Asked by an audience member from a non-GDE trust what less digitally mature trusts can do, McNeil said the answer was leadership.  He acknowledged he was drawing on his own experience as chief executive at Cambridge University Hospitals NHS Foundation Trust, where he’d driven the procurement and implementation of the ambitious eHospital programme.

“The bottom line is that some are less digitally advanced they haven’t invested in IT.”

McNeil said that the answer to digital transformation was about getting the leaders in place. “I would say one thing need to do is get that transformational leadership in there.”

“Their leaders have got to stand up and do right what is good for their trust and do what is right, allocating resources to improve their systems, no matter how difficult that is.”

Also on the panel, was Will Smart, NHS chief information officer (CIO), who offered slightly less blunt advice.

“What can you do in a less mature environment?  Look for the great things you can do in your community. Don’t reinvent the wheel, learn from others.”

Smart opened by acknowledging that when they were announced 12-months ago the response to GDEs was mixed.

“That was not widely and universally welcomed 12 months ago, feeling we were focusing on people who already had the money.  Since then we’ve also launched mental health exemplars and are now working with ambulance and locality based GDEs.”
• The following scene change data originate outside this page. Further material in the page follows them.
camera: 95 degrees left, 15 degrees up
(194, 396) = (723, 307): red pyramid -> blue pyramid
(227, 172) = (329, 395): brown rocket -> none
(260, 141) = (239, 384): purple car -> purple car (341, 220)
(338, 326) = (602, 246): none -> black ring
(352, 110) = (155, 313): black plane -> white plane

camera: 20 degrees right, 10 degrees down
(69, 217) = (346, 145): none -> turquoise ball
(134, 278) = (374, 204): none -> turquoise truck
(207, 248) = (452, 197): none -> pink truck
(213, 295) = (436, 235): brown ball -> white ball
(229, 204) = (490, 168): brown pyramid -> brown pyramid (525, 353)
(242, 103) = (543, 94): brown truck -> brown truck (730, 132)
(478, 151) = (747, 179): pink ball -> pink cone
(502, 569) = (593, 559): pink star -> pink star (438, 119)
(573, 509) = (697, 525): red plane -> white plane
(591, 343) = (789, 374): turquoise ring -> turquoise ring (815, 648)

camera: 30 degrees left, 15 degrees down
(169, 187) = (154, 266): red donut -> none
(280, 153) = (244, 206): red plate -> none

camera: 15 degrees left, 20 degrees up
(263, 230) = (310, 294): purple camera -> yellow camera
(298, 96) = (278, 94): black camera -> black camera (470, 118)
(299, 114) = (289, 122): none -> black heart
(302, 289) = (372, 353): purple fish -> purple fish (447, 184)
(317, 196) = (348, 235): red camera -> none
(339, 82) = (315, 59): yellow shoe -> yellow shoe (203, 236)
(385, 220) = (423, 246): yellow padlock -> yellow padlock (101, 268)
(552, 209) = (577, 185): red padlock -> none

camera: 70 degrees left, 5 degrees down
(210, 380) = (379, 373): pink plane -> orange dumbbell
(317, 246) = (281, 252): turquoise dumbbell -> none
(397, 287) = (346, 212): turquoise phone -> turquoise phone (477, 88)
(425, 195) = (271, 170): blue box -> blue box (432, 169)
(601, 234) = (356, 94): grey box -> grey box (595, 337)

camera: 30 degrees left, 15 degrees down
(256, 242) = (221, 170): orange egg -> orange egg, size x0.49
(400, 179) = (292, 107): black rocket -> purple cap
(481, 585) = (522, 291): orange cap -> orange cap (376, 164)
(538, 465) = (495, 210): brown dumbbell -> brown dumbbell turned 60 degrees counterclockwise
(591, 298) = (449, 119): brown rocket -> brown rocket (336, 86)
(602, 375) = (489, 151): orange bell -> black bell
Dylan Roberts, chief digital and information officer for Leeds City and head of the Local Authority CIO Council, suggested that the picture on digital maturity was much more mixed.  “We’ve got the view that Paperless 2020 has been delivered in pockets across the country – just delivered in pockets and different settings.”

The challenge, he stressed, is to learn from what has already been done by others, and the way to do this was through the various professional and best practice networks that exist.

“There are great networks out there: CIOs across local authorities, the CCIO and CIO Networks, the BCS, and there is a lot of work to join those networks up. We need to make trade-offs and work out how we can join up these networks and work together.”

Eve Roodhouse, acting executive delivery director NHS Digital, said that joining up of national and local, and developing regional support team was the model for the future for NHS Digital.

“We need to work together and foster best ideas wherever they come from.  Need to listen to the NHS at all levels and we need a continuous honest conversation about what is working and what’s not.”

Roodhouse concluded: “We want to work alongside you, not apart from or against you”.